There are two types of good fats:
· Monounsaturated fatty acids — a good source for this are oils, such as olive and canola oil, as well as avocados and most nuts.
· Polyunsaturated fatty acids — these are crucial for good health. These fats help keep your body functioning in a variety of ways. They create cell membranes, they cover nerves, and they help with muscle movement. These fats are found in oils such as sunflower and safflower oils. And one of the polyunsaturated fats is omega-3 fatty acids.

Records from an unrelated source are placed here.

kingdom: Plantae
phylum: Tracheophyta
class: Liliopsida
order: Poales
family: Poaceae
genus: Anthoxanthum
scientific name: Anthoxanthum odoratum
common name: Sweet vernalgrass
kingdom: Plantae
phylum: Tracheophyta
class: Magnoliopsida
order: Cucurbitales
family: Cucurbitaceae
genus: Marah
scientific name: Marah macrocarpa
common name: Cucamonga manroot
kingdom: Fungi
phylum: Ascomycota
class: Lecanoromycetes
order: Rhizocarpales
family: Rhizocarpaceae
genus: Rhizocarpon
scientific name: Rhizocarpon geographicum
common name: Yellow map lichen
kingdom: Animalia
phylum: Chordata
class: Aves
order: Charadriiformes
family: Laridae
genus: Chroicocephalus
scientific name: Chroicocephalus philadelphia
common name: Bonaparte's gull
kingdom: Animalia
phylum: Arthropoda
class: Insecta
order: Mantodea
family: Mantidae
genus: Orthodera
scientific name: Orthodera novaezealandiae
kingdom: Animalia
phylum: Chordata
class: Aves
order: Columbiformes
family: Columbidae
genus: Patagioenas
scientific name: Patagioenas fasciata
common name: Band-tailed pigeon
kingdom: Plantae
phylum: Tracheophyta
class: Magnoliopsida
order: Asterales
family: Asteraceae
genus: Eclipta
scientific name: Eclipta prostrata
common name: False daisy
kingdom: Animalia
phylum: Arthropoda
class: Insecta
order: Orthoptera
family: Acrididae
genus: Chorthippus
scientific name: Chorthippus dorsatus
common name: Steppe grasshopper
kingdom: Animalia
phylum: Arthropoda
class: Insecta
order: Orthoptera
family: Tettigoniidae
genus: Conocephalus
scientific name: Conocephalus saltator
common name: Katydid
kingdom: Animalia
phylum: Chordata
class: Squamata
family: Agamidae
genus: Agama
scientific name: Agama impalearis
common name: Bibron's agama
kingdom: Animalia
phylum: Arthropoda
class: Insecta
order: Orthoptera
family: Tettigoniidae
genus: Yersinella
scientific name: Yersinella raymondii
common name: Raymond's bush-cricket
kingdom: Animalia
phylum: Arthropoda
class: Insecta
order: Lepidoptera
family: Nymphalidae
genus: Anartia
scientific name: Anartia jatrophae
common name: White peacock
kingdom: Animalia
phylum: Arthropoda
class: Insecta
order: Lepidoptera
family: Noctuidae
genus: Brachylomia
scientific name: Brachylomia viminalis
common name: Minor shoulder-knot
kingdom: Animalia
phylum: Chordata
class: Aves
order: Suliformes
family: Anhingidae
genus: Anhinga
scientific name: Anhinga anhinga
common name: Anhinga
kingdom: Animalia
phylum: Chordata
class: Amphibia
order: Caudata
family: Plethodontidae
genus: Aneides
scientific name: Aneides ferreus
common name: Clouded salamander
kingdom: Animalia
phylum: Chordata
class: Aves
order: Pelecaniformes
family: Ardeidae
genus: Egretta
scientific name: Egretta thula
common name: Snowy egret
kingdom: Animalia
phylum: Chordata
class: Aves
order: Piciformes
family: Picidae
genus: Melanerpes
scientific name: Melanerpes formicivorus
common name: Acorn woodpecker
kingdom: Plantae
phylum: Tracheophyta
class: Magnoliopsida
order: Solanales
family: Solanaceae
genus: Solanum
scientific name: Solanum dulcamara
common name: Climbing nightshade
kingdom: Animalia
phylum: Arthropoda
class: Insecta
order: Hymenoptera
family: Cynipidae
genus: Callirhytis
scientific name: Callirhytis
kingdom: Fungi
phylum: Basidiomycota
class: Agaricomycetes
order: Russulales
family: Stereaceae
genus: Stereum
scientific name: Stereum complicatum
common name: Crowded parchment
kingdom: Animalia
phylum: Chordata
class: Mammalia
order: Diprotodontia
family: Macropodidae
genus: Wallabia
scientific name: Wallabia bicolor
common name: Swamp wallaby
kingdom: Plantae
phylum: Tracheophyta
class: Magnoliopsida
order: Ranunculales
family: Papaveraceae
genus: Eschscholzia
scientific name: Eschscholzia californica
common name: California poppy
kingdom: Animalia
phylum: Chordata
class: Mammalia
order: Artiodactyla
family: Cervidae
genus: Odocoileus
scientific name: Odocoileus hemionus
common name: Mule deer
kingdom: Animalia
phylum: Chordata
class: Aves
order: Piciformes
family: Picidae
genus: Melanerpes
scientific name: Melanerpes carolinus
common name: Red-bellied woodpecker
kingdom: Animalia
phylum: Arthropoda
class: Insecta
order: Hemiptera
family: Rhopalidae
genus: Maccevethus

o Omega-3 fatty acids have become a trending topic in the health and wellness world. They have numerous benefits, from reducing inflammation and regulating blood lipids (the fatty substance in the blood), to enhancing cognition. Foods that have a high amount of omega-3 fatty acids are: salmon, flaxseeds, walnuts, and chia seeds.
Unlike good fats, bad fats are solid when they’re at room temperature. And consuming lots of these bad fats can lead to higher cholesterol levels and increased risk of cardiovascular disease.
There are two types of bad fats:
· Saturated fats — most saturated fats raise the levels of both good cholesterol (high-density lipoprotein), as well as the bad cholesterol (low-density lipoprotein), which increases the risk of cardiovascular disease. Although this technically falls in the “bad” fat category, there is growing research to support health benefits of consuming small amounts of certain saturated fats. Coconut oil also falls into this category. There are many benefits of coconut oil, and research shows that consuming small amounts of coconut oil does not increase the risk of cardiovascular disease. Other foods that have saturated fats are butter, bacon fat, red meat, and dairy products, such as cheese.
· Trans fats — this is the worst type of fat, the one that can increase the risk of cardiovascular disease. These fats are found in products such as margarine and various fast foods. Almost all trans fats do not occur naturally. They are a byproduct of good oils that are changed in a process called hydrogenation. The aim is to prolong the shelf life of oils before they go rancid, but the reality is that trans fats are so bad for people. In fact, the FDA has banned artificial trans fats, and said this “…Could prevent thousands of heart attacks and deaths each year” (FDA, 2018, Food Additives & Petitions section).
With a little extra attention to the types of fat you consume, this will soon become second-nature and you’ll be on the path to better health.
Overall being mindful of the foods you eat, the amount of time you spend outside, and the supplements you take, can all contribute to optimal vitamin D level and good health.